= Beginning of Section =
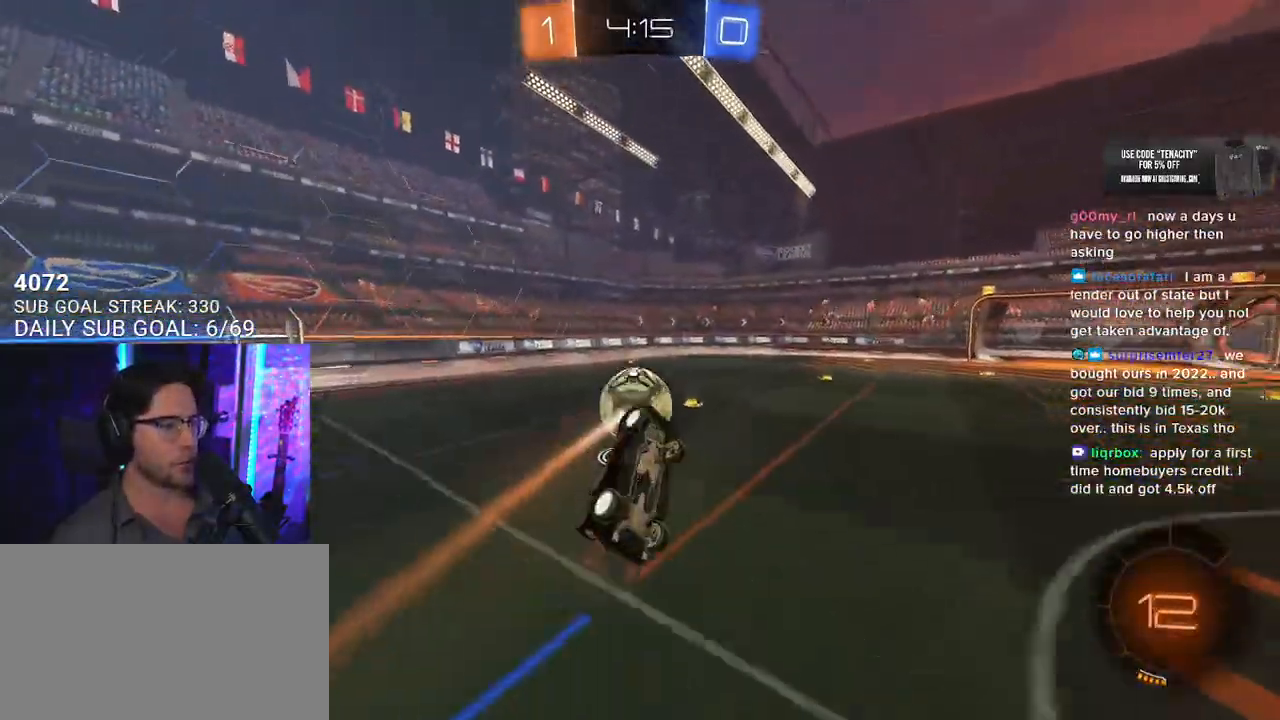
{"dt_ms": 500, "buttons": ["R2"], "left_stick": "left", "right_stick": "center", "button_events": [[233, "L3", "up"]]}
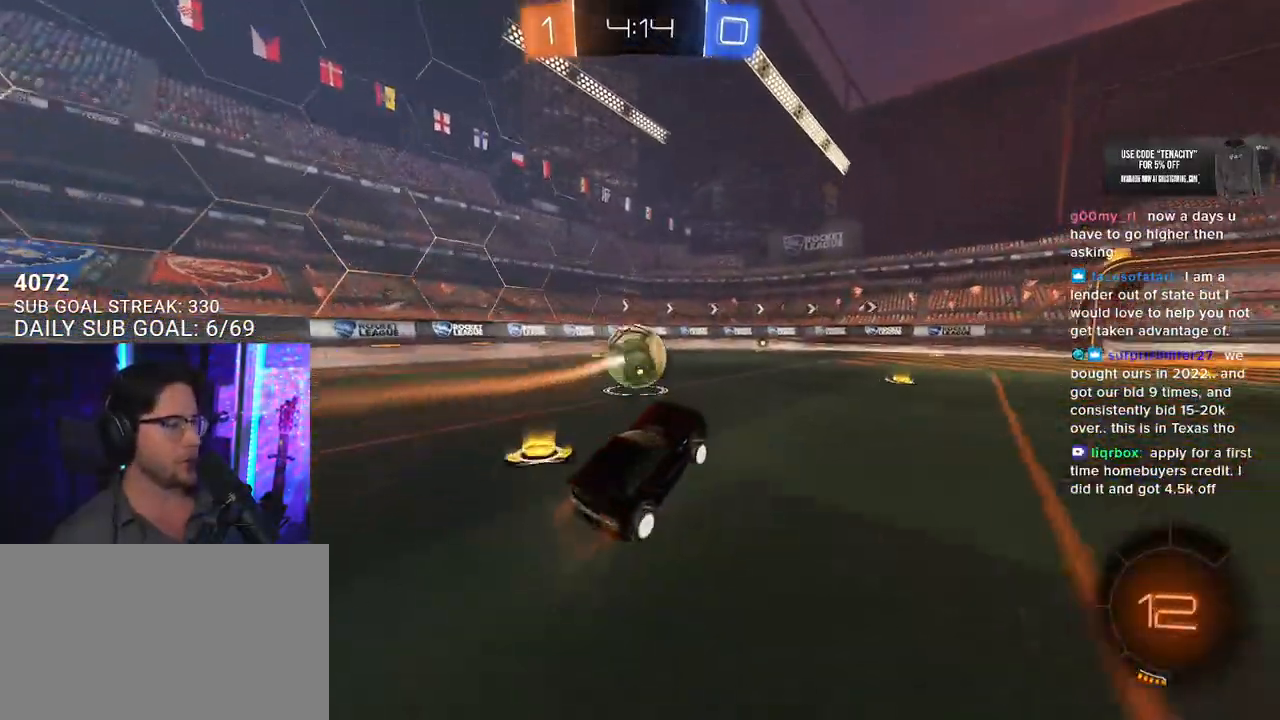
{"dt_ms": 500, "buttons": ["R2"], "left_stick": "center", "right_stick": "center", "button_events": []}
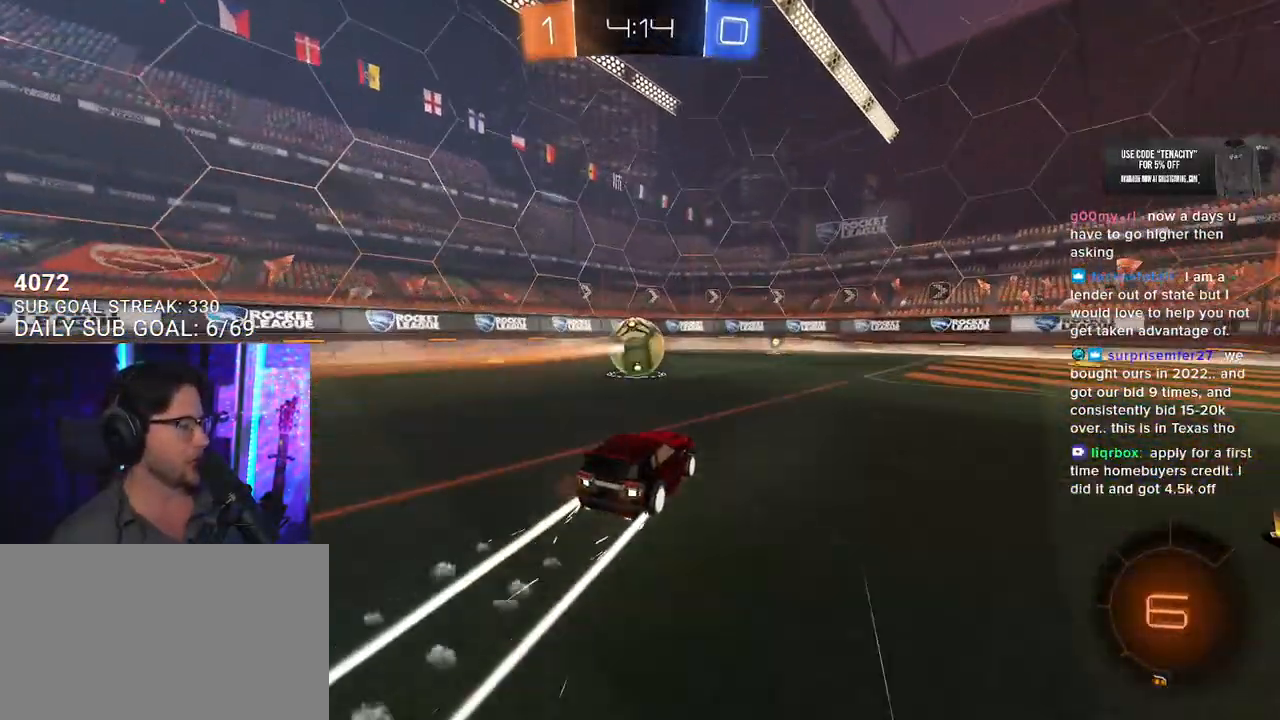
{"dt_ms": 500, "buttons": ["R2"], "left_stick": "center", "right_stick": "center", "button_events": []}
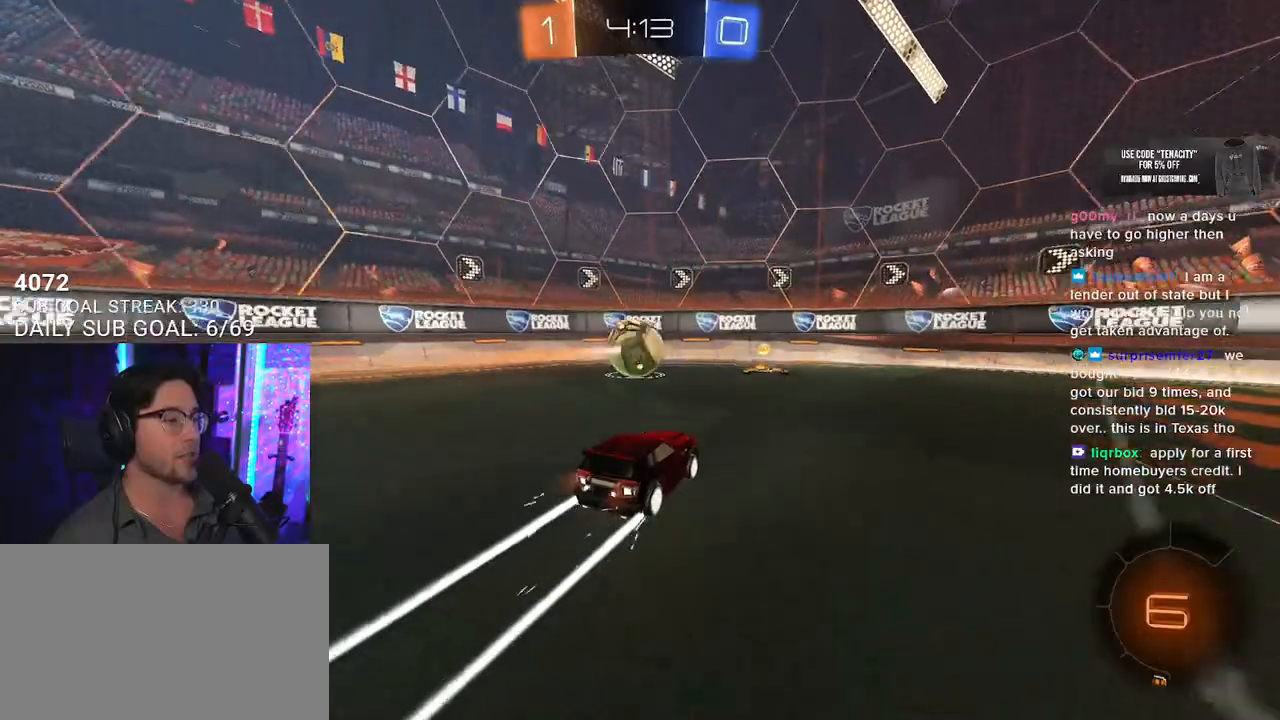
{"dt_ms": 500, "buttons": ["R2"], "left_stick": "center", "right_stick": "center", "button_events": []}
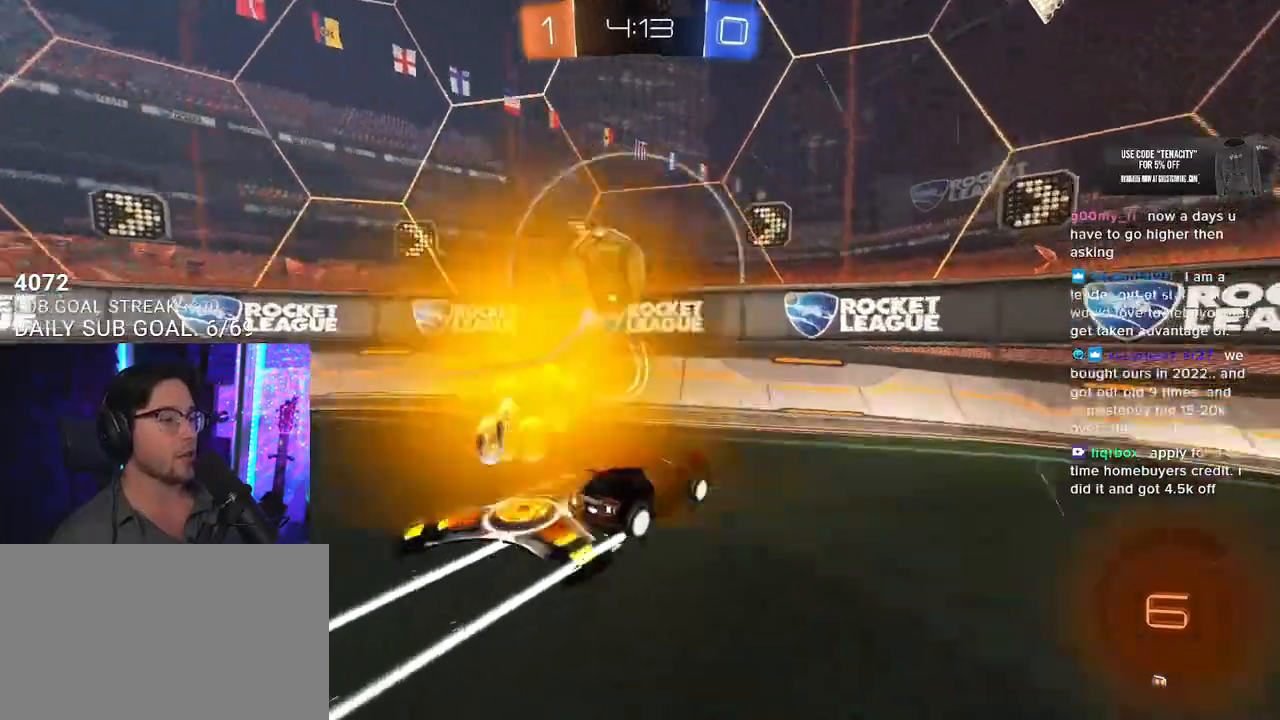
{"dt_ms": 500, "buttons": ["R2"], "left_stick": "left", "right_stick": "center", "button_events": [[183, "L2", "down"], [200, "R2", "up"], [383, "R2", "down"], [433, "L2", "up"]]}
= End of Section =
▶ **Your objective**
The answer is the complete set of records, copied exactly, with pictures omitted.

▶ **Result of the task**
{"dt_ms": 500, "buttons": ["R2"], "left_stick": "left", "right_stick": "center", "button_events": [[233, "L3", "up"]]}
{"dt_ms": 500, "buttons": ["R2"], "left_stick": "center", "right_stick": "center", "button_events": []}
{"dt_ms": 500, "buttons": ["R2"], "left_stick": "center", "right_stick": "center", "button_events": []}
{"dt_ms": 500, "buttons": ["R2"], "left_stick": "center", "right_stick": "center", "button_events": []}
{"dt_ms": 500, "buttons": ["R2"], "left_stick": "left", "right_stick": "center", "button_events": [[183, "L2", "down"], [200, "R2", "up"], [383, "R2", "down"], [433, "L2", "up"]]}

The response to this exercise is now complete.